The Cautionary Tale of Crake

the eye knows

I recently read Margaret Atwood's new book Oryx and Crake and found it to be an excellent read in spite of the lukewarm reviews it seems to be getting from the critics. I collect post-apocalyptic fiction and have since I found a liking for it when I was 8 or so. Perhaps I have always had a dark view of humanity and Oryx and Crake touches a very particular potential future for humankind should the unbridled hubris of scientific 'progress' continue.

Margaret Atwood did her research for the subject matter of this book very diligently as it is not simply one event that brings about the dystopic future and it lends the story a realistic texture and dimension. So many post-apocalyptic stories tend to focus on just one event that it makes them less credible. I cannot imagine one single event, apart from the Sun going supernova, that would effectively eradicate all human life.

The story opens with Snowman in the aftermath who tells the story in the frame of flashbacks. His name was Jimmy in his former life where he grew up in a series of corporate compounds, enclaves erected to protect biotech researchers from the pleblands outside the walls. All of the coastal cities have been submerged by this time and the weather in February is like summer in the Sahara. It's an astute observation for her to make that global warming will come but it will merely force adaptation rather than extinction. The real story begins when he meets the precocious Crake who foreshadows the shape of things to come.

In a time of near obsession with technology and biotechnology I think Oryx and Crake should be essential reading because it could be our future not very long from now. I have worked in biotech laboratories and I wouldn't bank my future on the validity of the results from most research conducted today.

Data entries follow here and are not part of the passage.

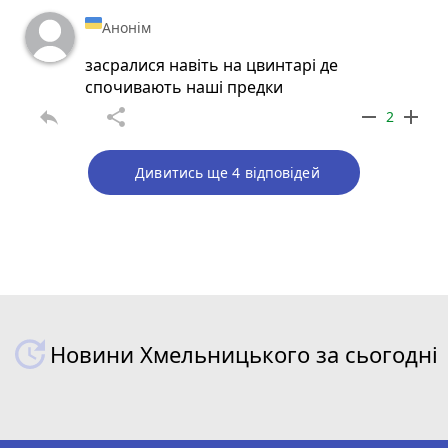
Анонім
засралися навіть на цвинтарі де
спочивають наші предки
reply
share
remove
add
2
Дивитись ще 4 відповідей
Новини Хмельницького за сьогодні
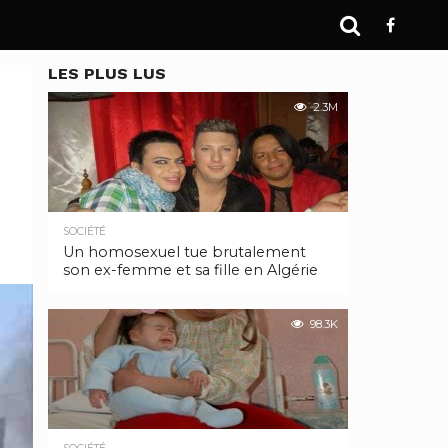
LES PLUS LUS
2.3M
SOCIÉTÉ
Un homosexuel tue brutalement
son ex-femme et sa fille en Algérie
98.3K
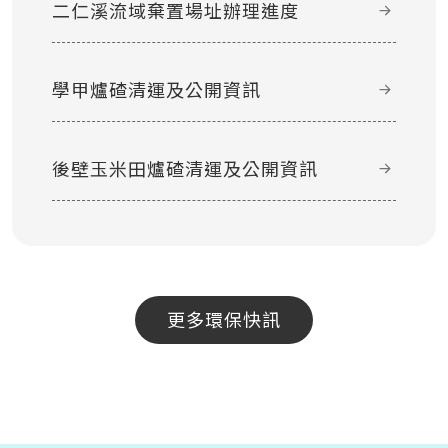
二仁溪流域棄置場址辦理進度
學甲爐碴清運及公開資訊
後壁玉米田爐碴清運及公開資訊
更多環保快訊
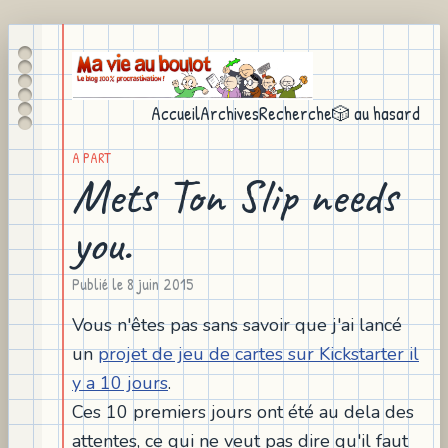
Accueil
Archives
Recherche
🎲 au hasard
A PART
Mets Ton Slip needs
you.
Publié le
8 juin 2015
Vous n'êtes pas sans savoir que j'ai lancé
un
projet de jeu de cartes sur Kickstarter il
y a 10 jours
.
Ces 10 premiers jours ont été au dela des
attentes, ce qui ne veut pas dire qu'il faut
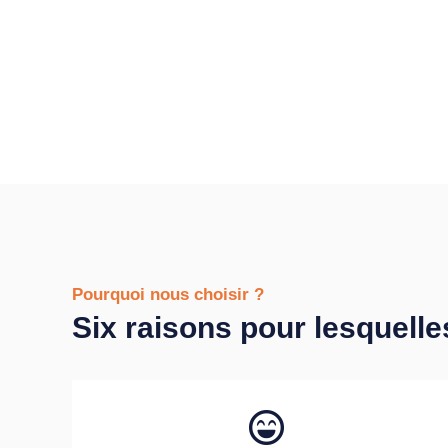
Pourquoi nous choisir ?
Six raisons pour lesquelle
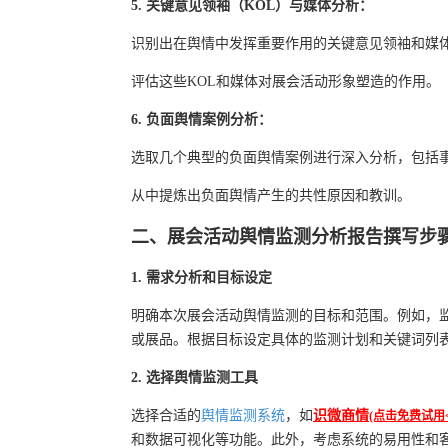
5. 关键意见领袖（KOL）与媒体分析：
识别出在舆情中发挥重要作用的关键意见领袖和媒
评估这些KOL和媒体对展会活动形象塑造的作用。
6. 负面舆情案例分析：
选取几个典型的负面舆情案例进行深入分析，包括
从中提炼出负面舆情产生的共性原因和教训。
二、展会活动舆情监测分析报告撰写步
1. 需求分析和目标设定
明确本次展会活动舆情监测的目标和范围。例如，
或展品。根据目标设定具体的监测计划和关键词列
2. 选择舆情监测工具
选择合适的
舆情监测系统
，如
识微商情
(点击免费试用<
和数据可视化等功能。此外，考虑系统的易用性和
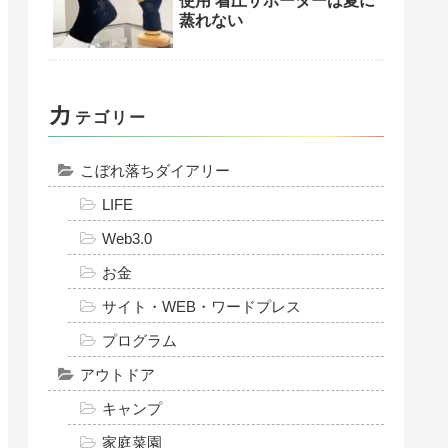
使用 着圧サポーターは夏に
蒸れない
カ
テゴリー
こぼれ落ちダイアリー
LIFE
Web3.0
お金
サイト・WEB・ワードプレス
プログラム
アウトドア
キャンプ
家庭菜園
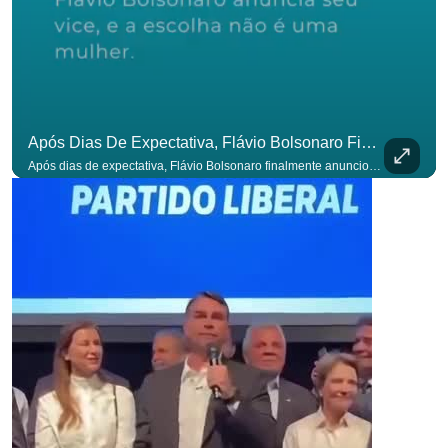
Após Dias De Expectativa, Flávio Bolsonaro Finalmente Anunciou Seu Vice. #OAntagonista
Após dias de expectativa, Flávio Bolsonaro finalmente anunciou seu vice. #OAntagonista Se você busca informação com credibilidade, inscreva-se agora e ative o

Many academic labs are giving way to corporate research funding which also tends to have an effect on the direction and tenor of the work.

Humans know so little about the world around them yet seemingly have the hubris enough to believe that the genome which took billions of years to evolve can be understood enough in 50 years to be manipulated without dire consequence. Margaret Atwood understands the precipice upon which we now stand and the dizzying fear at the thought of the intentional misuse of what powerful little we know. Many of the physicists at Los Alamos regretted the consequences that followed the creation of the nuclear fission bomb but there are much greater risks and consequences in trusting scientists and megacorps with the one thing we all have in common; our DNA.